Whatever you’re doing out of a sense of desperation at 2 a.m., odds are that it’s not going to be one of your healthiest choices.

Last week, I wasn’t feeling well and couldn’t sleep. Not wanting to wake my spouse in the middle of the night (or, as my students call it, “early evening”), I tiptoed into my office, disturbing the cats, who blinked, yawned and then put their paws over their eyes in what I felt were exaggerated expressions of feline sufferance.

Once at my desk, I gave into temptation. I rarely allow myself to touch a keyboard after midnight, and there are excellent reasons for this. Unless your friends live in other time zones, you invest heavily in foreign markets or are extremely aggressive about getting that first seat on Southwest, there are few good reasons to sit alone in the dark in front of the screen while everybody else in your home is sleeping.

Here’s what I did: I typed in a constellation of physical ailments bothering me that night. Then I hit “search.”

It was a mistake.

Going online to look for ailments is like going online looking for relationships: If you’re truly focused, you’ll find a match. What I did, as my editor put it, was basically enter: “Mature woman, bookish, loves walking on the beach, seeking explanation for nagging cough w/ similar interests.”


Yes, I had a nagging cough, but I’d been struggling for a month with a bad cold. Since I was feeling particularly vulnerable, I somehow wanted to validate my sense of distress.

When you put anxiety-filled questions out there, write a virtual note and toss it into an e-bottle, the Seas of Google will return responses to you by the case-load.

The medical sites genuinely were like dating sites, and I had the indiscriminate reactions of a novice: I found myself drawn to porphyria, but wondered whether it was real or whether I was influenced by my affection for the poem with the same name. Yellow fever appeared to have my number, but then Colorado tick fever caught my eye (not literally). Yet since I didn’t want to choose between members of the closely knit fever family, I decided neither could be The One. I went through the possibility of Lampington’s disease, xenopolycythemia and plain old spirit possession, but the further out I was willing to go, the further away I seemed to get from what ailed me.

All I really wanted was for the Mayo Clinic to reach out, send me a cute pic of its considerable library, and say, “Gina, sweetheart, you have a cold. Drink lots of water, have some warm tea and sleep as much as you can. Stop fretting.” The Mayo C., as I would soon call it (we’d become friends very quickly and be on a first-name basis) might also say, “Try not to invent reasons to convince yourself that you’re dreadfully ill when you’re dealing with ordinary discomforts.
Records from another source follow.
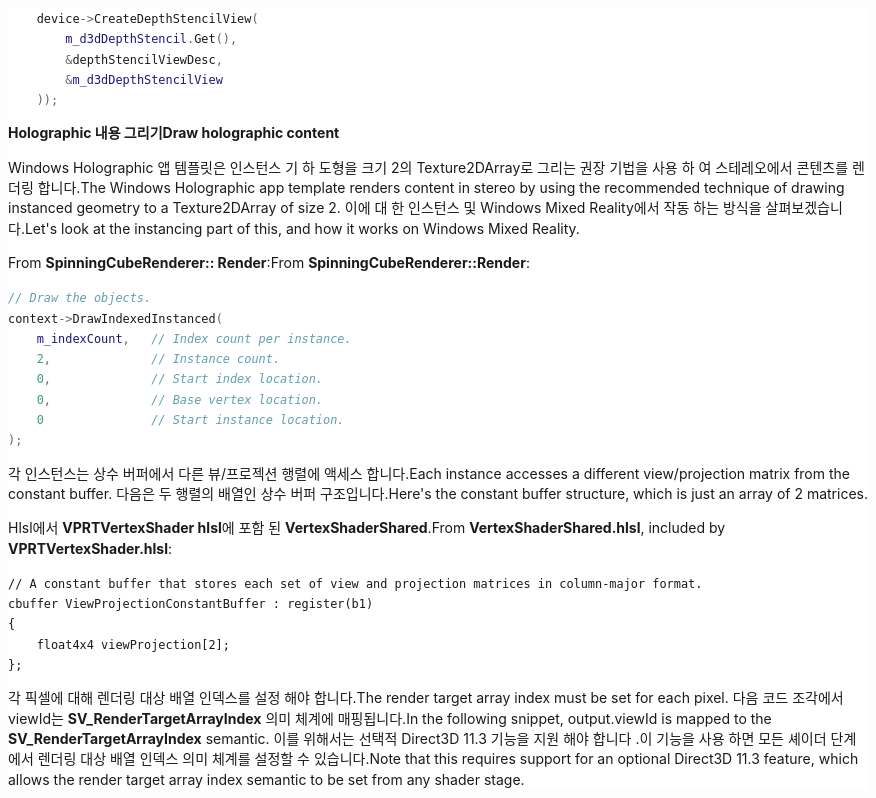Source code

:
 ```cpp
    device->CreateDepthStencilView(
        m_d3dDepthStencil.Get(),
        &depthStencilViewDesc,
        &m_d3dDepthStencilView
    ));
```

<span data-ttu-id="7ba14-210">**Holographic 내용 그리기**</span><span class="sxs-lookup"><span data-stu-id="7ba14-210">**Draw holographic content**</span></span>

<span data-ttu-id="7ba14-211">Windows Holographic 앱 템플릿은 인스턴스 기 하 도형을 크기 2의 Texture2DArray로 그리는 권장 기법을 사용 하 여 스테레오에서 콘텐츠를 렌더링 합니다.</span><span class="sxs-lookup"><span data-stu-id="7ba14-211">The Windows Holographic app template renders content in stereo by using the recommended technique of drawing instanced geometry to a Texture2DArray of size 2.</span></span> <span data-ttu-id="7ba14-212">이에 대 한 인스턴스 및 Windows Mixed Reality에서 작동 하는 방식을 살펴보겠습니다.</span><span class="sxs-lookup"><span data-stu-id="7ba14-212">Let's look at the instancing part of this, and how it works on Windows Mixed Reality.</span></span>

<span data-ttu-id="7ba14-213">From **SpinningCubeRenderer:: Render**:</span><span class="sxs-lookup"><span data-stu-id="7ba14-213">From **SpinningCubeRenderer::Render**:</span></span>

```cpp
// Draw the objects.
context->DrawIndexedInstanced(
    m_indexCount,   // Index count per instance.
    2,              // Instance count.
    0,              // Start index location.
    0,              // Base vertex location.
    0               // Start instance location.
);
```

<span data-ttu-id="7ba14-214">각 인스턴스는 상수 버퍼에서 다른 뷰/프로젝션 행렬에 액세스 합니다.</span><span class="sxs-lookup"><span data-stu-id="7ba14-214">Each instance accesses a different view/projection matrix from the constant buffer.</span></span> <span data-ttu-id="7ba14-215">다음은 두 행렬의 배열인 상수 버퍼 구조입니다.</span><span class="sxs-lookup"><span data-stu-id="7ba14-215">Here's the constant buffer structure, which is just an array of 2 matrices.</span></span>

<span data-ttu-id="7ba14-216">Hlsl에서 **VPRTVertexShader hlsl**에 포함 된 **VertexShaderShared**.</span><span class="sxs-lookup"><span data-stu-id="7ba14-216">From **VertexShaderShared.hlsl**, included by **VPRTVertexShader.hlsl**:</span></span>

```HLSL
// A constant buffer that stores each set of view and projection matrices in column-major format.
cbuffer ViewProjectionConstantBuffer : register(b1)
{
    float4x4 viewProjection[2];
};
```

<span data-ttu-id="7ba14-217">각 픽셀에 대해 렌더링 대상 배열 인덱스를 설정 해야 합니다.</span><span class="sxs-lookup"><span data-stu-id="7ba14-217">The render target array index must be set for each pixel.</span></span> <span data-ttu-id="7ba14-218">다음 코드 조각에서 viewId는 **SV_RenderTargetArrayIndex** 의미 체계에 매핑됩니다.</span><span class="sxs-lookup"><span data-stu-id="7ba14-218">In the following snippet, output.viewId is mapped to the **SV_RenderTargetArrayIndex** semantic.</span></span> <span data-ttu-id="7ba14-219">이를 위해서는 선택적 Direct3D 11.3 기능을 지원 해야 합니다 .이 기능을 사용 하면 모든 셰이더 단계에서 렌더링 대상 배열 인덱스 의미 체계를 설정할 수 있습니다.</span><span class="sxs-lookup"><span data-stu-id="7ba14-219">Note that this requires support for an optional Direct3D 11.3 feature, which allows the render target array index semantic to be set from any shader stage.</span></span>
If you suddenly start feeling far worse or aren’t getting better with time, then get yourself looked at, but don’t torture yourself by stalking physical calamities.”

Actually, the Mayo C. did sort of say that: the most useful part of my after-midnight research last week landed me on a section of their website titled “illness anxiety disorder.” I learned that a real problem, called health anxiety, is defined as the excessive and preoccupying fear that uncomfortable or unusual physical sensations are indications of a serious medical condition. It can keep you away from the doctor because you’re scared of what you’ll be told or keep you at doctors’ offices continually because you don’t believe them when they say you’re OK. You might be terrified of inheriting a disease that afflicted a family member to the point where you’re unable to enjoy life because one day it will end. One of the symptoms of illness anxiety disorder is “frequently searching the internet for causes of symptoms or possible illnesses.”

I realized I’d found a match – and understood it wasn’t a connection I wanted to pursue. I shut down the computer, coughed a bit, turned out the lights and headed back to bed, where I belonged.